# Provided text:
[start]
Failing the Clucking Test

Who hasn’t dreamed of being back in a classroom and finding oneself completely unprepared for a test? For years I had those kinds of dreams fairly often, but it had been a long time and I guess I thought I was finished with them. I guessed wrong.

Last night I dreamt that I was in a class for sports broadcasters and the final test consisted of doing the play-by-play for a major league baseball game. In the dream I watched my fellow students step up to the microphone, and with varying degrees of success, put their own special spin on the broadcast. I wasn’t worried even a little bit. Then it came my turn.

First. I lost the microphone. It was right there, and then, poof! Gone. I searched and searched, all while the instructor tapped his foot and looked pointedly at his watch. Finally I found it—under my shirt of all places. I plugged the mic in and began my broadcast, only now there weren’t baseball players on the field, there were chickens.

I looked helplessly at the instructor. He just said, “Banter and schtick!” Or maybe he said “banter and chick.”

So I launched into a weather report interspersed with a great many “ums” and “uhs.” The chickens were running about cackling and clucking as chickens do, and the instructor made a slashing motion across his throat. “Cut!”

I’d failed.

I curled up on the baseball field in the fetal position and cried.

Now, it doesn’t take a genius (thank goodness) to interpret this dream. Having just launched my second book—and my first attempt at a romance novel—I’d had a failure dream. One could say my field of dreams was a massive cluck-up.

The book’s doing okay, though. I’m anxious about first reviews, but hopeful, too. Mainly I hope the chickens don’t come home to roost again tonight.

Peace, and sweet dreams, people.

Faking It

I had an embarrassing dream last night. Apparently I’d told a group of people that I could play the trumpet, thinking that I’d never have to prove it, or that if someone did ask for proof I could somehow fake my way through it.

In the dream I bought a used trumpet and an instruction book, but never bothered to actually learn to play. Of course, in the dream an emergency situation called for a trumpet player and the group turned to me.

You know how in dreams the magical can happen? You need to be able to fly, so you fly. Or you’ve met Huey Lewis and he falls in love with you? Yeah, this dream wasn’t like that. I carried my trumpet on stage, put it to my lips, and went Pvvvttvvvpp!

The audience smiled politely, probably thinking I was just warming up, and then it happened again: Pvvvttvvpp! Pvvvttvvpp……!

There were loud boos, and somehow worse—looks of disappointment. Someone from backstage came forward and pried the trumpet from my hands. I recall wishing I could sink between the boards, but I just stood there taking my punishment until in the real world my cat patted my cheek and woke me up.
[end]
# Problem:
Render this sentence from the dream posts in Spanish: "I had an embarrassing dream last night."

# Listed records:
[start]
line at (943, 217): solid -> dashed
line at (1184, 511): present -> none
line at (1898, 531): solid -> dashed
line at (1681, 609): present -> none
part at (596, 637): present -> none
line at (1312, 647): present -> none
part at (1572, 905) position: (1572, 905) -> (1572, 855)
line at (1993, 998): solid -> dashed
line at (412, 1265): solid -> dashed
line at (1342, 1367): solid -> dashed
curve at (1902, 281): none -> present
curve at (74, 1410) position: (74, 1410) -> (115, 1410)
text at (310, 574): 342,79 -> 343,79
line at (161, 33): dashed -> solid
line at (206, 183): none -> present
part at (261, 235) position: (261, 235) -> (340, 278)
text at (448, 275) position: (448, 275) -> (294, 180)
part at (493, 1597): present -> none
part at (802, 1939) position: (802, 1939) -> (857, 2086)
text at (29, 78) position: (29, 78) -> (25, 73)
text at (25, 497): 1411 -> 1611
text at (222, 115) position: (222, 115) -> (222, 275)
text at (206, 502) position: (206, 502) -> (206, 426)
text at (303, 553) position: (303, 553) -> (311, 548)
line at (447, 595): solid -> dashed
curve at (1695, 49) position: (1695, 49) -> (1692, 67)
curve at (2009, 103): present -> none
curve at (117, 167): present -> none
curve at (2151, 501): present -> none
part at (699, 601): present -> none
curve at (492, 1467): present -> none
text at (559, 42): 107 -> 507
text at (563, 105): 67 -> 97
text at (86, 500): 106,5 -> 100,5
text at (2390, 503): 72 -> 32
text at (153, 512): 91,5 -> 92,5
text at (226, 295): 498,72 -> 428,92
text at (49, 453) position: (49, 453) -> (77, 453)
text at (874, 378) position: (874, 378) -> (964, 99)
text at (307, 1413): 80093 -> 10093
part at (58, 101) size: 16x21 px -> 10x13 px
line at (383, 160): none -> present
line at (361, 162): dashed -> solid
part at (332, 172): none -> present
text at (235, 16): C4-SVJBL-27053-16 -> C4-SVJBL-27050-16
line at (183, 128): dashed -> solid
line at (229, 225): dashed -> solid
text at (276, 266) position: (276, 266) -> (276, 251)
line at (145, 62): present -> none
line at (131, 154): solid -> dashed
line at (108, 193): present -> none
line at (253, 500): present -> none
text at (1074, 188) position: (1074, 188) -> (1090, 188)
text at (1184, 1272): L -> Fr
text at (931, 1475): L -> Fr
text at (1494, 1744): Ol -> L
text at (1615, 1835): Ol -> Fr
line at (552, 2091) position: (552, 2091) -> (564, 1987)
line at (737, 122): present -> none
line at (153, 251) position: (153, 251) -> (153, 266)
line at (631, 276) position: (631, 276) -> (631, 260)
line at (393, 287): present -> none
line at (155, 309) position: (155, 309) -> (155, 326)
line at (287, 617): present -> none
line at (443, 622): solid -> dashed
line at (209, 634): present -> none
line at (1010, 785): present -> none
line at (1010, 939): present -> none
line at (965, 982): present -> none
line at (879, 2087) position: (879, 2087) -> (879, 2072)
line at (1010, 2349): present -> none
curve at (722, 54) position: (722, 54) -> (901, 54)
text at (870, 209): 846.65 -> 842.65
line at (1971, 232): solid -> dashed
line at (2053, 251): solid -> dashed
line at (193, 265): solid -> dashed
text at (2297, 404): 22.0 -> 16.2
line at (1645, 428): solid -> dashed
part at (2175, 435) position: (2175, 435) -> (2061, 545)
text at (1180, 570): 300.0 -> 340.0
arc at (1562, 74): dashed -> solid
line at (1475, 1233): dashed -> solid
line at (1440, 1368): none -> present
[end]
# Response to the task:
Anoche tuve un sueño vergonzoso.